» **INFORMATION PROVIDED**:
- - - - -
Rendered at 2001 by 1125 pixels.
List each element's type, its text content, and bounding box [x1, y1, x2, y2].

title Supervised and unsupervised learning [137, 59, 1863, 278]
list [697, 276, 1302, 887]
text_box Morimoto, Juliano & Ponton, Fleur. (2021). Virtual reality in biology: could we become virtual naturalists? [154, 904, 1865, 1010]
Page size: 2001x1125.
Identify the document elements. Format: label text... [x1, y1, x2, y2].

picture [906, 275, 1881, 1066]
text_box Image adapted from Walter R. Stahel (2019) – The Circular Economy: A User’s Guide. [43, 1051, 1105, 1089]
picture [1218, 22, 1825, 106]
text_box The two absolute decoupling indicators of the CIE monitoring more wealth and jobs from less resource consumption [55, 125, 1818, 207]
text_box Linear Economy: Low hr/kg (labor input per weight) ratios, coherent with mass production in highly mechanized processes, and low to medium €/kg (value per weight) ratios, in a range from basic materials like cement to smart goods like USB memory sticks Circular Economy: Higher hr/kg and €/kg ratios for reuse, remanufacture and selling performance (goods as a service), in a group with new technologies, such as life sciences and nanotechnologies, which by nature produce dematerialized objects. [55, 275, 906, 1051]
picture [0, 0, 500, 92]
- - - - -
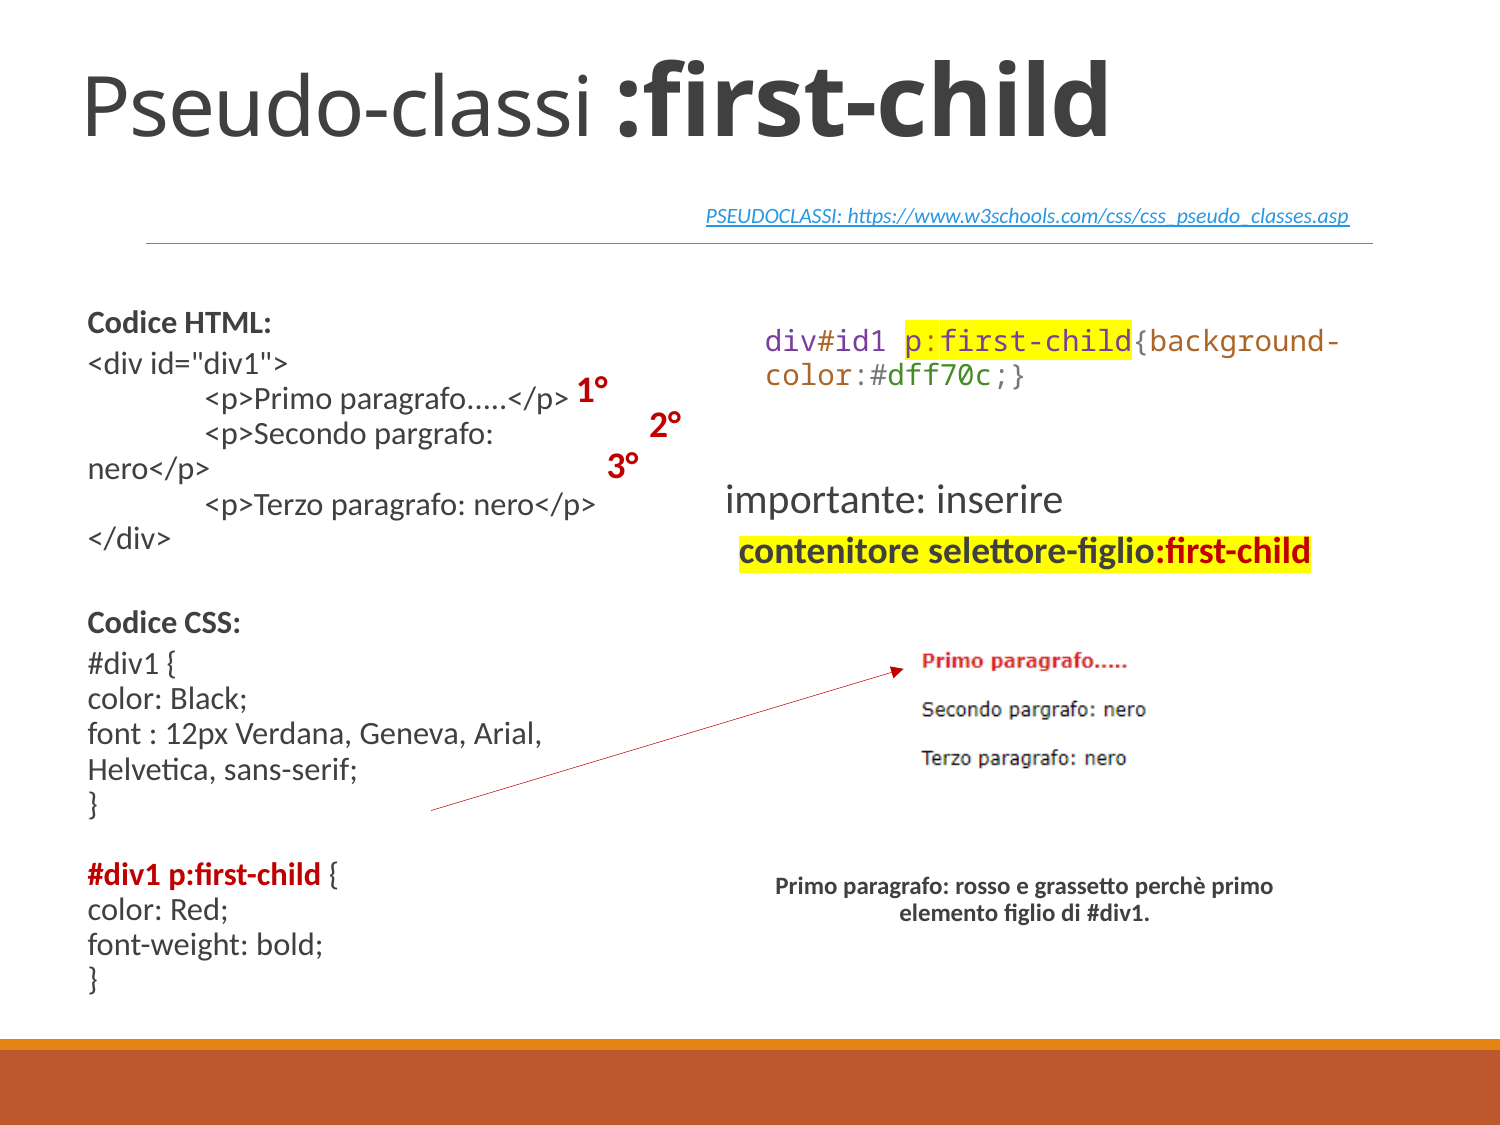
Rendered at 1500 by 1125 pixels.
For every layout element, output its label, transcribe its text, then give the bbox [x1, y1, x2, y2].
- - - - -
» **YOUR INSTRUCTIONS**: Count the lines of the listing above that include the word "pixels" and report the number by itself.

» **REPLY TO THE EXERCISE**: 2